* WHAT TO PRODUCE
Copy out the listing line for line, starting at its very first line and ending with the line that contains "en om ons websiteverkeer", with both of those lines included.

═════ INPUT DATA ═════

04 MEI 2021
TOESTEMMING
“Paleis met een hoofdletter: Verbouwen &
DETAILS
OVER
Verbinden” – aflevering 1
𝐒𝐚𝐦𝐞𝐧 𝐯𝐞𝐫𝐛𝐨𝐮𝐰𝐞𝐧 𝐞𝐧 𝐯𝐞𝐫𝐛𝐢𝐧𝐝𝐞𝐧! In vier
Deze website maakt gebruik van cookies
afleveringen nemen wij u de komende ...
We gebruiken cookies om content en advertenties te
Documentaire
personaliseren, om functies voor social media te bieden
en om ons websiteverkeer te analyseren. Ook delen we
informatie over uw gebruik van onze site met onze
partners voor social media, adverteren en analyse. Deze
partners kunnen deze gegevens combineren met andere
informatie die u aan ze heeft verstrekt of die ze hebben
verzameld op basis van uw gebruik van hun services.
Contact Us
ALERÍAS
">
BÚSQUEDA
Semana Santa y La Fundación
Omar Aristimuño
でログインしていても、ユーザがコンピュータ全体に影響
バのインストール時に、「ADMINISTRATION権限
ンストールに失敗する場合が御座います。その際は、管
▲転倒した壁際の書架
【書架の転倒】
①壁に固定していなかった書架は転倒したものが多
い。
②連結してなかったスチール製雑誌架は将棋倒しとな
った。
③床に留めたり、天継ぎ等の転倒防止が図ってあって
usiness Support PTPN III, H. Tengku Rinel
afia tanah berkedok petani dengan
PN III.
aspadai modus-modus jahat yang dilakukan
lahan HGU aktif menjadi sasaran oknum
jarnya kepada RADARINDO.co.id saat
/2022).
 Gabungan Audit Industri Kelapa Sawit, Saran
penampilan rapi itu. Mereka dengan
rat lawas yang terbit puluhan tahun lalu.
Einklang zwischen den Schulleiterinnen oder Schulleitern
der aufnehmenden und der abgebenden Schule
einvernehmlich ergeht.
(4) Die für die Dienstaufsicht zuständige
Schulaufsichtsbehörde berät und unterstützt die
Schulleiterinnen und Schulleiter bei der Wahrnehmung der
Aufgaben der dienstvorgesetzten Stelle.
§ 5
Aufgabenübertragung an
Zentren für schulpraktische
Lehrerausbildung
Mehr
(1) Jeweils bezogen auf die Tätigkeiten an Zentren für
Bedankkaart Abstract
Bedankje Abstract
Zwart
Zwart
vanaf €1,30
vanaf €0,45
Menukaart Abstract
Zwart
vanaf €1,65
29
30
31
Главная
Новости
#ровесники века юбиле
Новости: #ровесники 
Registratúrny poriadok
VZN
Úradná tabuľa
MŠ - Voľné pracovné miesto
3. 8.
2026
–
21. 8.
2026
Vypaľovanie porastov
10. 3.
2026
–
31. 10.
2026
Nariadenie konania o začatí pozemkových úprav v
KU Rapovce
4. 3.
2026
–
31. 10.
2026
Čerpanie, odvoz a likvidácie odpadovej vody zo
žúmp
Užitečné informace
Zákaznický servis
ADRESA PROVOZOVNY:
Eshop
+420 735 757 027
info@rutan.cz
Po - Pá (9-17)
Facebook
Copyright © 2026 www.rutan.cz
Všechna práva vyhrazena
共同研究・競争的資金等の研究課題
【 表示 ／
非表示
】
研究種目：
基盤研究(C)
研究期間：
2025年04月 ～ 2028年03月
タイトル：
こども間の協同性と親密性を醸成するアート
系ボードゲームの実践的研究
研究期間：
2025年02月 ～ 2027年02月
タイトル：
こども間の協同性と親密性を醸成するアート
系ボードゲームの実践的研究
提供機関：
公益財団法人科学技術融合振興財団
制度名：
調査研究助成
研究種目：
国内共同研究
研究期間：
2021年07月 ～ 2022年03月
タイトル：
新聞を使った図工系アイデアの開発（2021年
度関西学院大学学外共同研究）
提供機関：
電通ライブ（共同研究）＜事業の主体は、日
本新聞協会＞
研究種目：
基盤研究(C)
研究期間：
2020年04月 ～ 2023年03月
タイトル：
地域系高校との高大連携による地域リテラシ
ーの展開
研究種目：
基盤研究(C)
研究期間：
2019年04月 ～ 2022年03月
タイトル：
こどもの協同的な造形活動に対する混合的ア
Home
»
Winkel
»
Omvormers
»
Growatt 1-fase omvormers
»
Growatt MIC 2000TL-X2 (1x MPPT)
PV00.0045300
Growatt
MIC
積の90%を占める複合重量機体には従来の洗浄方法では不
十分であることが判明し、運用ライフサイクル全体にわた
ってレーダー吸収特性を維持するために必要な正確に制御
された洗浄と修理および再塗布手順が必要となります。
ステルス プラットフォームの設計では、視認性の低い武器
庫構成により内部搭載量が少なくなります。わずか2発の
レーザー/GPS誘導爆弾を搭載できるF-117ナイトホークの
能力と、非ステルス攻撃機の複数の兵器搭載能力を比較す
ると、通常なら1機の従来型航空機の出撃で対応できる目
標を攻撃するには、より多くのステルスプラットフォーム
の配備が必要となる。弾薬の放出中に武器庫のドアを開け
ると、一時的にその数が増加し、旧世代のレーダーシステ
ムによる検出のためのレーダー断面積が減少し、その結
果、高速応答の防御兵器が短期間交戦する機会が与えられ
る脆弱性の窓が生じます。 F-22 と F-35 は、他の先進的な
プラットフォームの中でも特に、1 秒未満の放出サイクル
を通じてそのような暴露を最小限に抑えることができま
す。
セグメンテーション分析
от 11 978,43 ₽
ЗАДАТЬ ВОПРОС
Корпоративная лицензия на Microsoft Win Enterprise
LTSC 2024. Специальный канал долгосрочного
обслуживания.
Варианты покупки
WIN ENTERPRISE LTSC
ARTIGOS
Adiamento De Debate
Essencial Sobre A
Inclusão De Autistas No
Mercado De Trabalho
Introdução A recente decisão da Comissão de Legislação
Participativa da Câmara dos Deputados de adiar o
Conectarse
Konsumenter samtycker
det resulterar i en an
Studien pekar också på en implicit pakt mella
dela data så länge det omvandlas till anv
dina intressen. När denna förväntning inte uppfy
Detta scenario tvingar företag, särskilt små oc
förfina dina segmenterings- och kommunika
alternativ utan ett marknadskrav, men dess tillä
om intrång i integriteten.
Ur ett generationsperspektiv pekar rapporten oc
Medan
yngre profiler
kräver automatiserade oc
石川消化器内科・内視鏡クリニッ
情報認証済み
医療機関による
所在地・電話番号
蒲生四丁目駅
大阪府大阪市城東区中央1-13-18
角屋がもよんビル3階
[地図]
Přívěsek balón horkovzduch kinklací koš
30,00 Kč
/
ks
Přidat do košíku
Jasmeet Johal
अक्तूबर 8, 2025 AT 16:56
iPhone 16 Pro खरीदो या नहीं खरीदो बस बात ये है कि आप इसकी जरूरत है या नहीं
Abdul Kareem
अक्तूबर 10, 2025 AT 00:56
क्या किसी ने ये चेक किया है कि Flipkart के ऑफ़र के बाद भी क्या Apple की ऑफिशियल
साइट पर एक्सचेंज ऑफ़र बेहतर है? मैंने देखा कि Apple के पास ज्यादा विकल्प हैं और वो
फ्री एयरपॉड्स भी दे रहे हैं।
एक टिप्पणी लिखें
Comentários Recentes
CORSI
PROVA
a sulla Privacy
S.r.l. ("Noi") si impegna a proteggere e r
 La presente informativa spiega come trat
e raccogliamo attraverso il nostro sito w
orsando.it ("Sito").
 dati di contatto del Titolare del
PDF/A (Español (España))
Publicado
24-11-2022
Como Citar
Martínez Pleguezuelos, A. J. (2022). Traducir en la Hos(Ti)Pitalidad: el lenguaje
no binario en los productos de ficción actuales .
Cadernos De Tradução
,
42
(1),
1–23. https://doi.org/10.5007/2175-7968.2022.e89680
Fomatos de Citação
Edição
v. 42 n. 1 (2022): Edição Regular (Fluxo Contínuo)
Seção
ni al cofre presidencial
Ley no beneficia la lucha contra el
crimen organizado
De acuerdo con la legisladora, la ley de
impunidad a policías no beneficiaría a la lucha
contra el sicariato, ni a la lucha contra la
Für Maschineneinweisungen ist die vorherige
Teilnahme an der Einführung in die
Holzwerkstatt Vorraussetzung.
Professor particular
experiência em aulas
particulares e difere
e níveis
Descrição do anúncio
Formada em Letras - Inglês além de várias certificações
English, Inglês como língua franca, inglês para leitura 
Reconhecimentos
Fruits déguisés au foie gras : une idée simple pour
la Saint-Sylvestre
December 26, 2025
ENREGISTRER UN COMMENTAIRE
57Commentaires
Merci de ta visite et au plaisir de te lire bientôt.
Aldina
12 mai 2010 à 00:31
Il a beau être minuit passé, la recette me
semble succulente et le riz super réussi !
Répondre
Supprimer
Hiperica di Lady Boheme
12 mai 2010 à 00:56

═════

* EXERCISE SOLUTION
04 MEI 2021
TOESTEMMING
“Paleis met een hoofdletter: Verbouwen &
DETAILS
OVER
Verbinden” – aflevering 1
𝐒𝐚𝐦𝐞𝐧 𝐯𝐞𝐫𝐛𝐨𝐮𝐰𝐞𝐧 𝐞𝐧 𝐯𝐞𝐫𝐛𝐢𝐧𝐝𝐞𝐧! In vier
Deze website maakt gebruik van cookies
afleveringen nemen wij u de komende ...
We gebruiken cookies om content en advertenties te
Documentaire
personaliseren, om functies voor social media te bieden
en om ons websiteverkeer te analyseren. Ook delen we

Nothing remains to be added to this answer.